In our last post, we began speaking about federal mail and wire fraud charges, particularly the general elements courts are looking for in these cases. As we noted, federal and mail fraud statutes are very adaptable in application, such that prosecutors have the ability to apply them in a variety of cases, including various fraud cases, bribery, money laundering and other white collar crimes.
A recent example of the adaptability of federal mail and wire fraud statutes is the fact that federal prosecutors out in New York are currently considering whether to charge General Motors under these statutes in connection with the debacle over faulty ignition switches that has caused over 100 fatalities.
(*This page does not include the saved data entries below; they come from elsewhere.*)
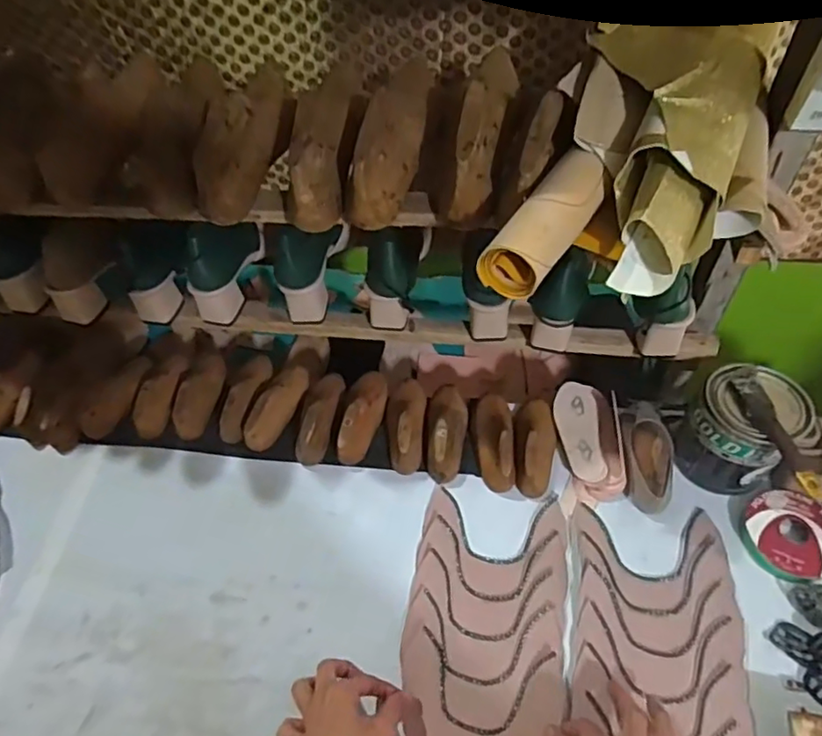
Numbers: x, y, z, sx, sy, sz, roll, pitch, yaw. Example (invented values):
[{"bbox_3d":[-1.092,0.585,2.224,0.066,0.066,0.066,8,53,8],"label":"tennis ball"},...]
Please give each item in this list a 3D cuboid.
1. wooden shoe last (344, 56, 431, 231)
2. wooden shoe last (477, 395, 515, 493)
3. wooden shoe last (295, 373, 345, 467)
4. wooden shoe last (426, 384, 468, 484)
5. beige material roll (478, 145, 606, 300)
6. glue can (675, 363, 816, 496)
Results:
[{"bbox_3d":[-0.022,-0.236,0.585,0.059,0.078,0.217,10,56,12],"label":"wooden shoe last"},{"bbox_3d":[0.103,0.084,0.738,0.052,0.048,0.136,0,55,5],"label":"wooden shoe last"},{"bbox_3d":[-0.123,0.056,0.779,0.046,0.053,0.138,7,56,10],"label":"wooden shoe last"},{"bbox_3d":[0.045,0.074,0.748,0.049,0.056,0.138,2,55,7],"label":"wooden shoe last"},{"bbox_3d":[0.109,-0.117,0.471,0.052,0.046,0.135,28,62,23],"label":"beige material roll"},{"bbox_3d":[0.381,0.071,0.667,0.115,0.125,0.109,-3,55,4],"label":"glue can"}]

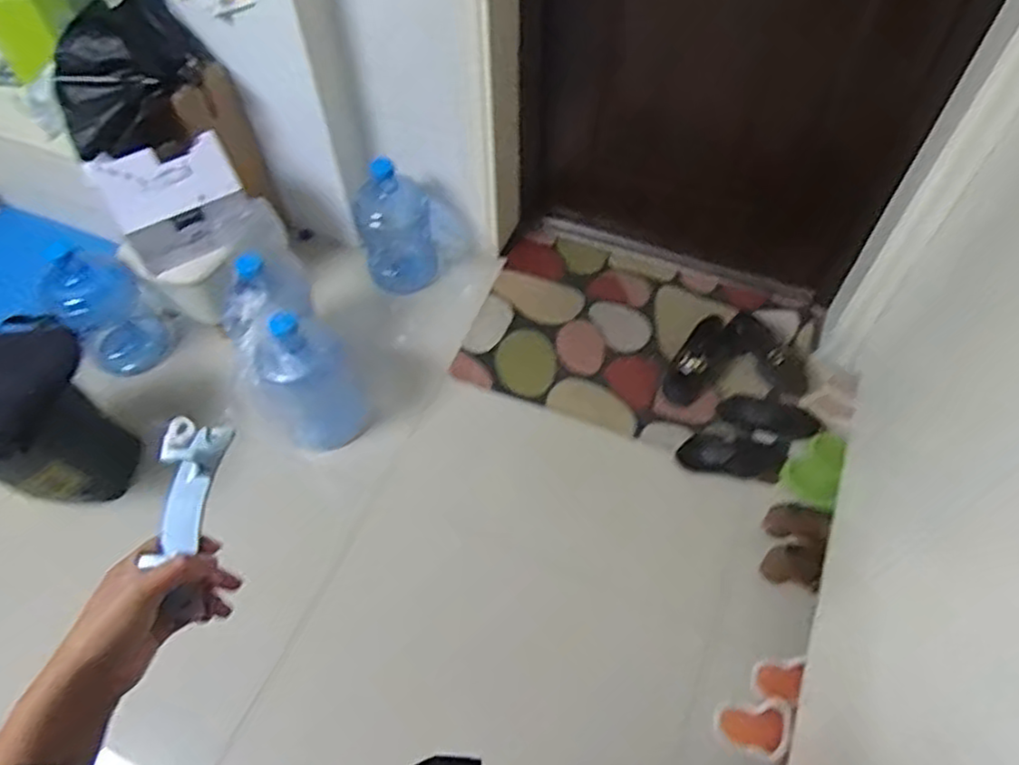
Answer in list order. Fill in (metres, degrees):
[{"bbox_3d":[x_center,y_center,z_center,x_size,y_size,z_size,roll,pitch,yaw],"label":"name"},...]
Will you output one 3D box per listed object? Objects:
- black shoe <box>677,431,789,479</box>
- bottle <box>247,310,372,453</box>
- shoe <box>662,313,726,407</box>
[{"bbox_3d":[0.513,0.163,1.594,0.246,0.082,0.098,3,57,4],"label":"black shoe"},{"bbox_3d":[-0.454,-0.008,1.554,0.217,0.390,0.185,-24,60,-13],"label":"bottle"},{"bbox_3d":[0.472,-0.056,1.725,0.111,0.086,0.262,28,62,18],"label":"shoe"}]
The possibility of fraud charges being issued in the ongoing case is interesting, given that there is really no precedent for doing so prior to a case against Toyota last fall.
That being said, federal wire and mail fraud statues are certainly not uncommon in other types of cases. The adaptability of these statutes lies in the fact that they are written in such a way that they cover essentially any transaction through mail or electronic device, provided that communication involves some form of fraud. Courts have generally looked with favor upon the broad application of these statutes.
Defendants who are faced with criminal charges, including mail and wire fraud charges, should always work with an experienced attorney to make sure they have their case thoroughly evaluated and that they build the best possible defense. Doing so ensures their rights will be protected in the criminal process.
Sources: Nasdaq.com, “Prosecutors Broadly Use Mail-Fraud, Wire-Fraud Statutes,” Christopher M. Matthews, June 9, 2015.
Congressional Research Service, “Mail and Wire Fraud: A Brief Overview of Federal Criminal Law,” Charles Doyle, July 21, 2011.